- Activity:
When you repeat the entries below, please keep them exact and leave out the pictures.

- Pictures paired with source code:
--*--

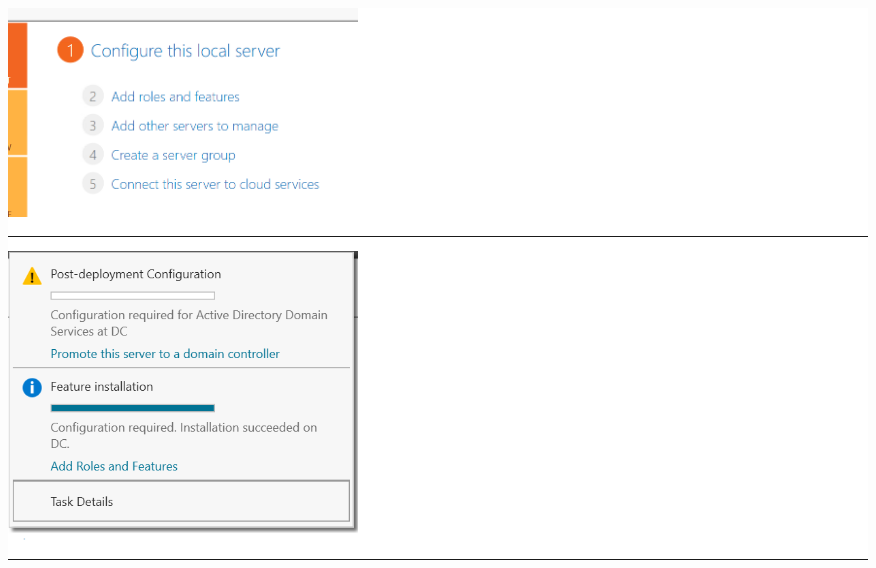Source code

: </td>
<td style="vertical-align: top; text-align: right; width: 40%;">
  <img src="https://github.com/jorge-nbb/Configure-Active-Directory-and-Domain-Join/blob/main/images/p24.png" alt="24" width="350"/>
  <hr>
  <img src="https://github.com/jorge-nbb/Configure-Active-Directory-and-Domain-Join/blob/main/images/p25.png" alt="25" width="350"/>
</td>
  </tr>
</table>

---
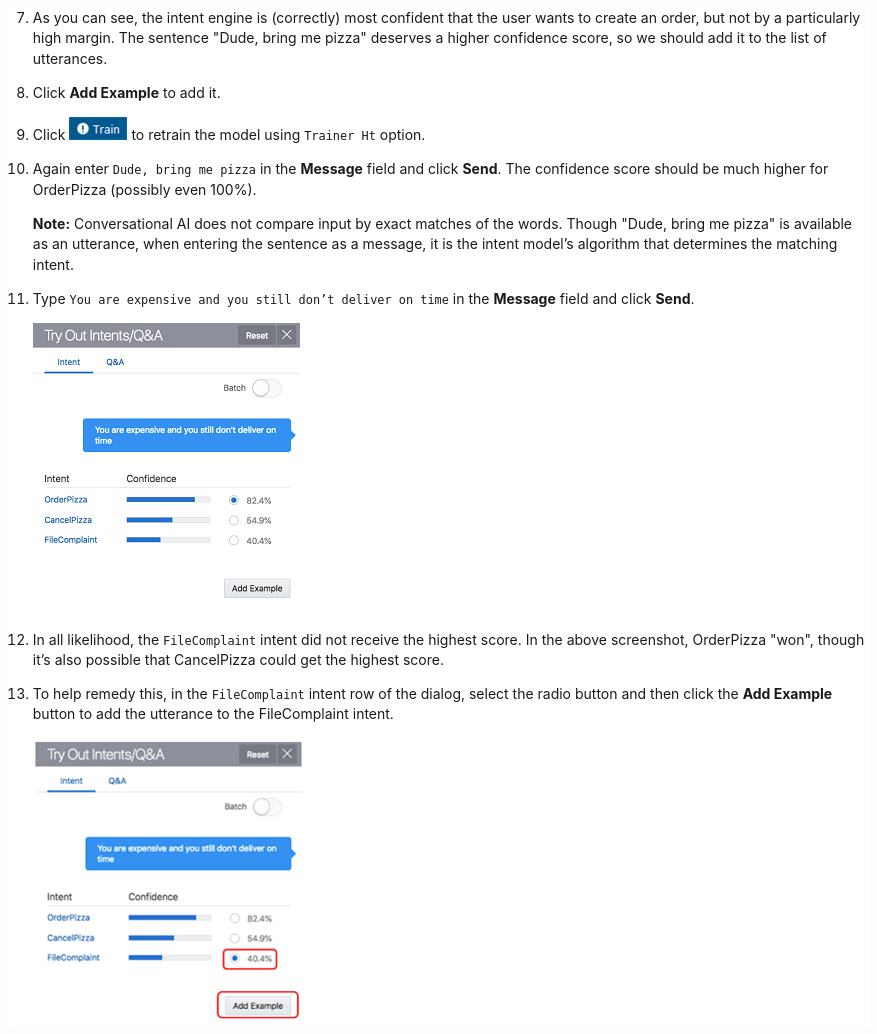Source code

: 
7. As you can see, the intent engine is (correctly) most confident that the user wants to create an order, but not by a particularly high margin. The sentence "Dude, bring me pizza" deserves a higher confidence score, so we should add it to the list of utterances.


8. Click **Add Example** to add it.


9. Click ![](media/train-button%203.png) to retrain the model using `Trainer Ht` option.


10. Again enter `Dude, bring me pizza` in the **Message** field and click **Send**. The confidence score should be much higher for OrderPizza (possibly even 100%).

    **Note:** Conversational AI does not compare input by exact matches of the words. Though "Dude, bring me pizza" is available as an utterance, when entering the sentence as a message, it is the intent model’s algorithm that determines the matching intent.


11. Type `You are expensive and you still don’t deliver on time` in the **Message** field and click **Send**.

    ![](media/screenshot_try-it-out3.png)


12. In all likelihood, the `FileComplaint` intent did not receive the highest score. In the above screenshot, OrderPizza "won", though it’s also possible that CancelPizza could get the highest score.


13. To help remedy this, in the `FileComplaint` intent row of the dialog, select the radio button and then click the **Add Example** button to add the utterance to the FileComplaint intent.
    
    ![](media/screenshot_try-it-out4.png)
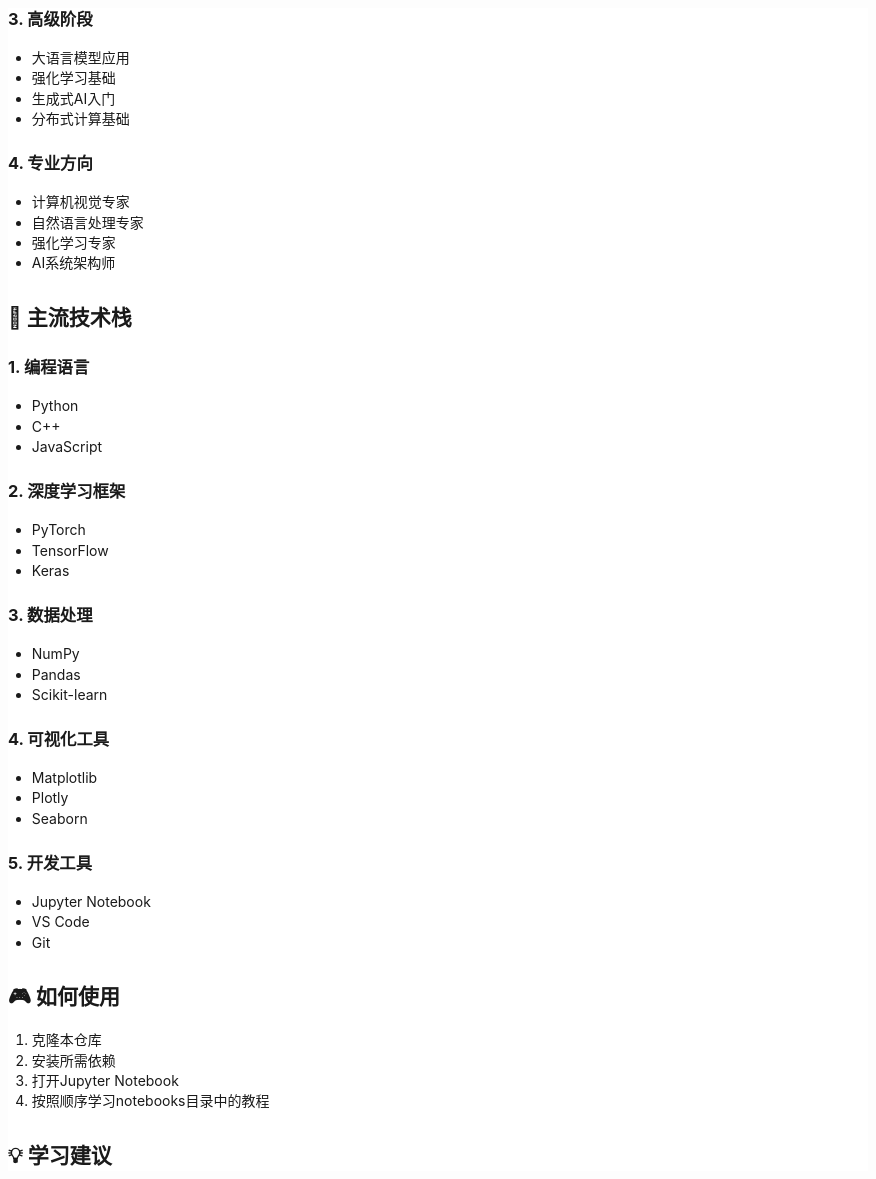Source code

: ### 3. 高级阶段
- 大语言模型应用
- 强化学习基础
- 生成式AI入门
- 分布式计算基础

### 4. 专业方向
- 计算机视觉专家
- 自然语言处理专家
- 强化学习专家
- AI系统架构师

## 🎁 主流技术栈

### 1. 编程语言
- Python
- C++
- JavaScript

### 2. 深度学习框架
- PyTorch
- TensorFlow
- Keras

### 3. 数据处理
- NumPy
- Pandas
- Scikit-learn

### 4. 可视化工具
- Matplotlib
- Plotly
- Seaborn

### 5. 开发工具
- Jupyter Notebook
- VS Code
- Git

## 🎮 如何使用

1. 克隆本仓库
2. 安装所需依赖
3. 打开Jupyter Notebook
4. 按照顺序学习notebooks目录中的教程

## 💡 学习建议
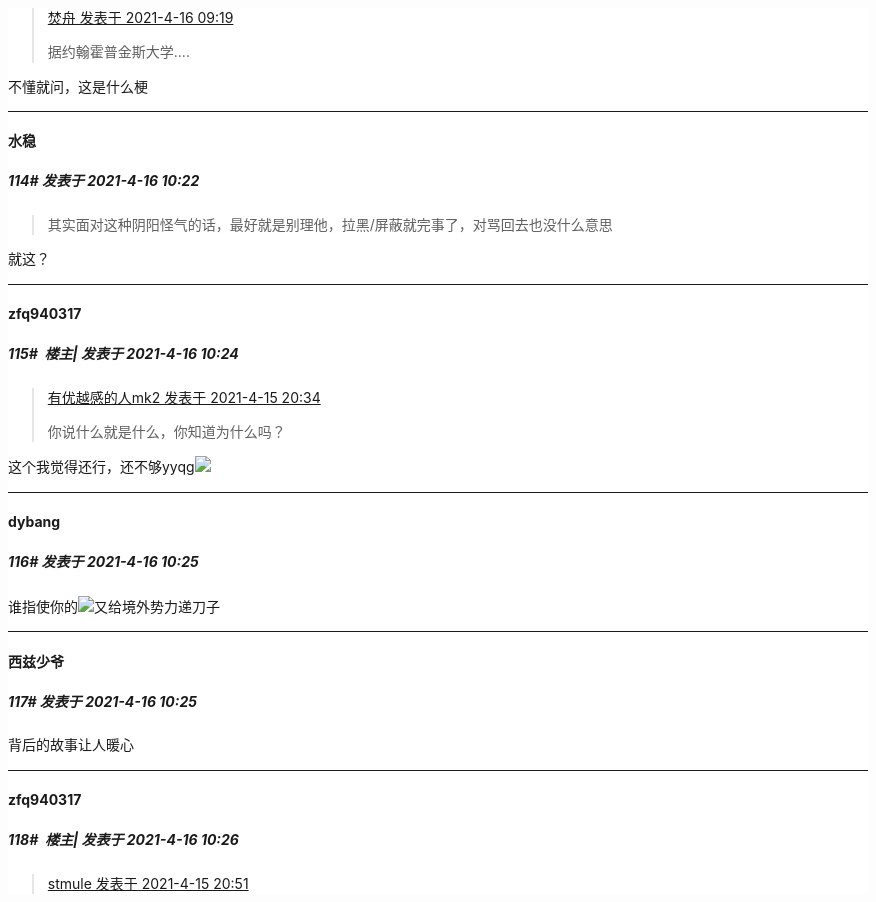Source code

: <blockquote><a href="httphttps://bbs.saraba1st.com/2b/forum.php?mod=redirect&amp;goto=findpost&amp;pid=50953995&amp;ptid=1999220" target="_blank">焚舟 发表于 2021-4-16 09:19</a>

据约翰霍普金斯大学....</blockquote>
不懂就问，这是什么梗


-----

####  水稳  
##### 114#       发表于 2021-4-16 10:22


<blockquote>其实面对这种阴阳怪气的话，最好就是别理他，拉黑/屏蔽就完事了，对骂回去也没什么意思</blockquote>

就这？


-----

####  zfq940317  
##### 115#         楼主| 发表于 2021-4-16 10:24


<blockquote><a href="httphttps://bbs.saraba1st.com/2b/forum.php?mod=redirect&amp;goto=findpost&amp;pid=50950137&amp;ptid=1999220" target="_blank">有优越感的人mk2 发表于 2021-4-15 20:34</a>

你说什么就是什么，你知道为什么吗？</blockquote>
这个我觉得还行，还不够yyqg<img src="https://static.saraba1st.com/image/smiley/face2017/067.png" referrerpolicy="no-referrer">


-----

####  dybang  
##### 116#       发表于 2021-4-16 10:25


谁指使你的<img src="https://static.saraba1st.com/image/smiley/face2017/065.png" referrerpolicy="no-referrer">又给境外势力递刀子


-----

####  西兹少爷  
##### 117#       发表于 2021-4-16 10:25


背后的故事让人暖心


-----

####  zfq940317  
##### 118#         楼主| 发表于 2021-4-16 10:26


<blockquote><a href="httphttps://bbs.saraba1st.com/2b/forum.php?mod=redirect&amp;goto=findpost&amp;pid=50950313&amp;ptid=1999220" target="_blank">stmule 发表于 2021-4-15 20:51</a>
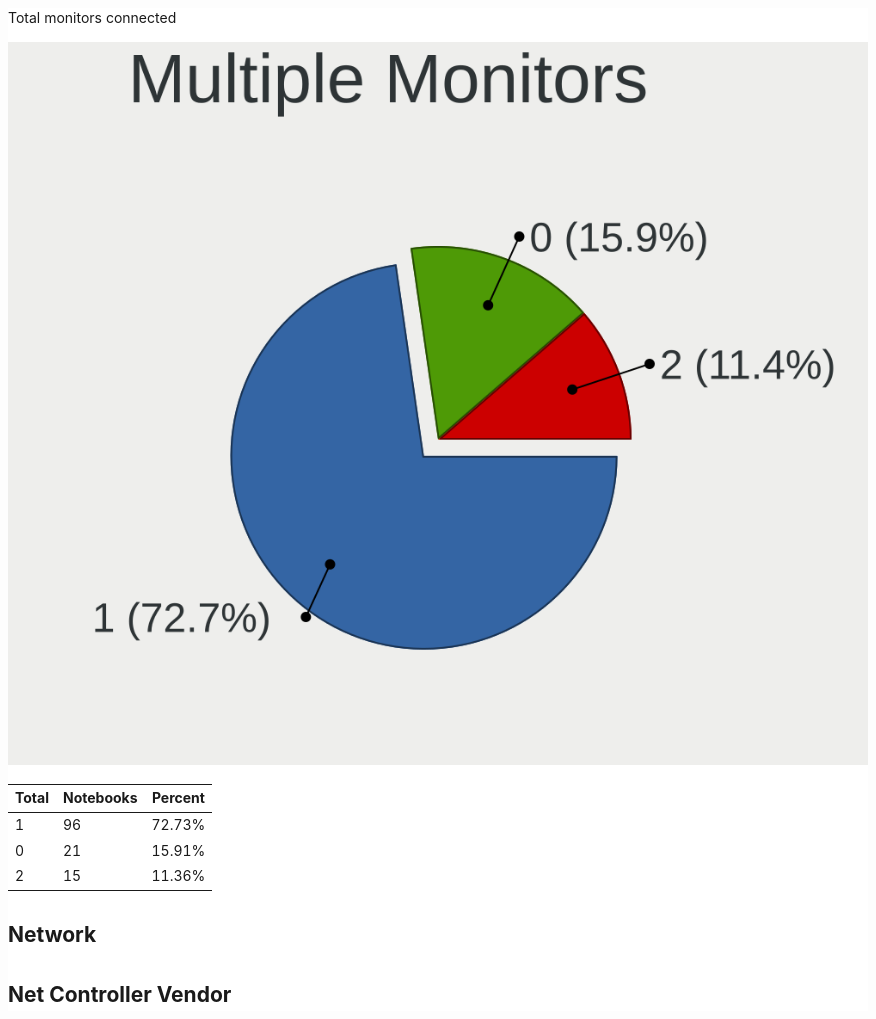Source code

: Total monitors connected

![Multiple Monitors](./images/pie_chart_bsd/mon_total.svg)


| Total | Notebooks | Percent |
|-------|-----------|---------|
| 1     | 96        | 72.73%  |
| 0     | 21        | 15.91%  |
| 2     | 15        | 11.36%  |

Network
-------

Net Controller Vendor
---------------------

--*--

- Solution for this exercise:
Source code

: </td>
<td style="vertical-align: top; text-align: right; width: 40%;">
  <img src="https://github.com/jorge-nbb/Configure-Active-Directory-and-Domain-Join/blob/main/images/p24.png" alt="24" width="350"/>
  <hr>
  <img src="https://github.com/jorge-nbb/Configure-Active-Directory-and-Domain-Join/blob/main/images/p25.png" alt="25" width="350"/>
</td>
  </tr>
</table>

---
Source code

: 
7. As you can see, the intent engine is (correctly) most confident that the user wants to create an order, but not by a particularly high margin. The sentence "Dude, bring me pizza" deserves a higher confidence score, so we should add it to the list of utterances.


8. Click **Add Example** to add it.


9. Click ![](media/train-button%203.png) to retrain the model using `Trainer Ht` option.


10. Again enter `Dude, bring me pizza` in the **Message** field and click **Send**. The confidence score should be much higher for OrderPizza (possibly even 100%).

    **Note:** Conversational AI does not compare input by exact matches of the words. Though "Dude, bring me pizza" is available as an utterance, when entering the sentence as a message, it is the intent model’s algorithm that determines the matching intent.


11. Type `You are expensive and you still don’t deliver on time` in the **Message** field and click **Send**.

    ![](media/screenshot_try-it-out3.png)


12. In all likelihood, the `FileComplaint` intent did not receive the highest score. In the above screenshot, OrderPizza "won", though it’s also possible that CancelPizza could get the highest score.


13. To help remedy this, in the `FileComplaint` intent row of the dialog, select the radio button and then click the **Add Example** button to add the utterance to the FileComplaint intent.
    
    ![](media/screenshot_try-it-out4.png)
Source code

: ### 3. 高级阶段
- 大语言模型应用
- 强化学习基础
- 生成式AI入门
- 分布式计算基础

### 4. 专业方向
- 计算机视觉专家
- 自然语言处理专家
- 强化学习专家
- AI系统架构师

## 🎁 主流技术栈

### 1. 编程语言
- Python
- C++
- JavaScript

### 2. 深度学习框架
- PyTorch
- TensorFlow
- Keras

### 3. 数据处理
- NumPy
- Pandas
- Scikit-learn

### 4. 可视化工具
- Matplotlib
- Plotly
- Seaborn

### 5. 开发工具
- Jupyter Notebook
- VS Code
- Git

## 🎮 如何使用

1. 克隆本仓库
2. 安装所需依赖
3. 打开Jupyter Notebook
4. 按照顺序学习notebooks目录中的教程

## 💡 学习建议
Source code

: <blockquote><a href="httphttps://bbs.saraba1st.com/2b/forum.php?mod=redirect&amp;goto=findpost&amp;pid=50953995&amp;ptid=1999220" target="_blank">焚舟 发表于 2021-4-16 09:19</a>

据约翰霍普金斯大学....</blockquote>
不懂就问，这是什么梗


-----

####  水稳  
##### 114#       发表于 2021-4-16 10:22


<blockquote>其实面对这种阴阳怪气的话，最好就是别理他，拉黑/屏蔽就完事了，对骂回去也没什么意思</blockquote>

就这？


-----

####  zfq940317  
##### 115#         楼主| 发表于 2021-4-16 10:24


<blockquote><a href="httphttps://bbs.saraba1st.com/2b/forum.php?mod=redirect&amp;goto=findpost&amp;pid=50950137&amp;ptid=1999220" target="_blank">有优越感的人mk2 发表于 2021-4-15 20:34</a>

你说什么就是什么，你知道为什么吗？</blockquote>
这个我觉得还行，还不够yyqg<img src="https://static.saraba1st.com/image/smiley/face2017/067.png" referrerpolicy="no-referrer">


-----

####  dybang  
##### 116#       发表于 2021-4-16 10:25


谁指使你的<img src="https://static.saraba1st.com/image/smiley/face2017/065.png" referrerpolicy="no-referrer">又给境外势力递刀子


-----

####  西兹少爷  
##### 117#       发表于 2021-4-16 10:25


背后的故事让人暖心


-----

####  zfq940317  
##### 118#         楼主| 发表于 2021-4-16 10:26


<blockquote><a href="httphttps://bbs.saraba1st.com/2b/forum.php?mod=redirect&amp;goto=findpost&amp;pid=50950313&amp;ptid=1999220" target="_blank">stmule 发表于 2021-4-15 20:51</a>
Source code

: Total monitors connected

![Multiple Monitors](./images/pie_chart_bsd/mon_total.svg)


| Total | Notebooks | Percent |
|-------|-----------|---------|
| 1     | 96        | 72.73%  |
| 0     | 21        | 15.91%  |
| 2     | 15        | 11.36%  |

Network
-------

Net Controller Vendor
---------------------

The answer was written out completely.